Local Name: “Pollo” or “Pulao”
Chinese Name: 抓饭 (zhuā fàn)
Alternate Names: Rice pilaf, Uyghur rice
Description: Dish of rice mixed with carrots and various other ingredients usually topped with a sizable portion of lamb meat.
In Spanish, it means “chicken”, but for the Uyghur in Xinjiang it translates into a tasty plate of rice and lamb. I have no numbers to back this theory up, but I would venture to guess that this dish (which is also called “pollo”, “zhua fan” or even “pilaf”) is the most popular cuisine from the Uyghur culture. I’m sure anyone who has tasted it will agree with me – it’s some good stuff!
What’s In It?
The main ingredients of pollo are fairly simple. A bunch of rice, carrots, onions and chunks of lamb is cooked in a whole ton of oil – and I do mean a ton of oil.
You’re not going to find this dish on any weight-watchers list, that’s for sure. Everything else is up to the individual cook. Some people like to add other meats like chicken (but never pork!) while other people like to make it sweeter with raisins, apricots, or other small fruits.
Ordering in a Restaurant
First of all, any restaurant claiming to be a “Uyghur” or “Xinjiang” restaurant that doesn’t serve this dish isn’t authentic. Get out of there immediately! It’d be like going to a Italian restaurant and finding out they don’t serve spaghetti – it just doesn’t happen. Because of the comparatively long preparation time, though, it’s usually only served during lunch so don’t expect to be able to order it late at night.

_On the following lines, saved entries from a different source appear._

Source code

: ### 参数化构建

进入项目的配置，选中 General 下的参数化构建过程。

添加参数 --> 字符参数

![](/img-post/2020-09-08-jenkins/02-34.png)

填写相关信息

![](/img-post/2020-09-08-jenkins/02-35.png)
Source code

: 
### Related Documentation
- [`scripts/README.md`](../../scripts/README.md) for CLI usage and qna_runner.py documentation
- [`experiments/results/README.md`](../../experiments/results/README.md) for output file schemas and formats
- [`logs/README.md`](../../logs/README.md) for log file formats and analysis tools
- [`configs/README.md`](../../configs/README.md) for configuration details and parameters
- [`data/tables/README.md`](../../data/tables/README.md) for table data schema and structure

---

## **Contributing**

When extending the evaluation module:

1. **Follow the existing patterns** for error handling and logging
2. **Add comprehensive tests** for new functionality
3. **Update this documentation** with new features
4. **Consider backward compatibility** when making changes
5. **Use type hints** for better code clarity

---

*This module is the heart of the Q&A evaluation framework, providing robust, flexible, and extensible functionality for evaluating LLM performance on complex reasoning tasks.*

It used to be that this was a community dish placed in the middle of a table for all to eat and although this still holds true for some places like Kashgar, most restaurants will serve each person their own plate. Another former custom was to eat this dish with your hands
(hence the full Chinese name “手抓饭” meaning “rice eaten with hands”), but contrary to what you might read elsewhere this doesn’t happen much anymore. Most restaurants will give you a spoon and everybody I’ve seen uses it. Don’t embarrass yourself.
Because pollo is very heavy on the oil a small cold plate of cooked mixed vegetables soaked in vinegar and spices is usually served along side the dish. If you’re lucky you might even get a complimentary bowl of Uyghur yoghurt, but don’t count on it.
Can I Make It Myself?
A dish like this has got to be easy to make, right? Well…kind of. While usually pollo is cooked in a large wok I’ve also seen it prepared in a regular rice cooker. It’s not as good, of course, but if you don’t live here how would you know! The hardest part would be finding and selecting good lamb meat, the foundation of a great plate of pollo. The rest is just dropping it in the pot (or wok) and stirring.
If you’re looking for a recipe though, I’m sorry to disappoint you. My wife refuses to let me publish hers and I think that’s probably a good idea. You need to just visit a good Xinjiang restaurant and try it yourself before attempting to botch up this excellent dish. It took generations for the Uyghur to perfect pollo and you’re not going to replicate it with your electric stove or rice cooker.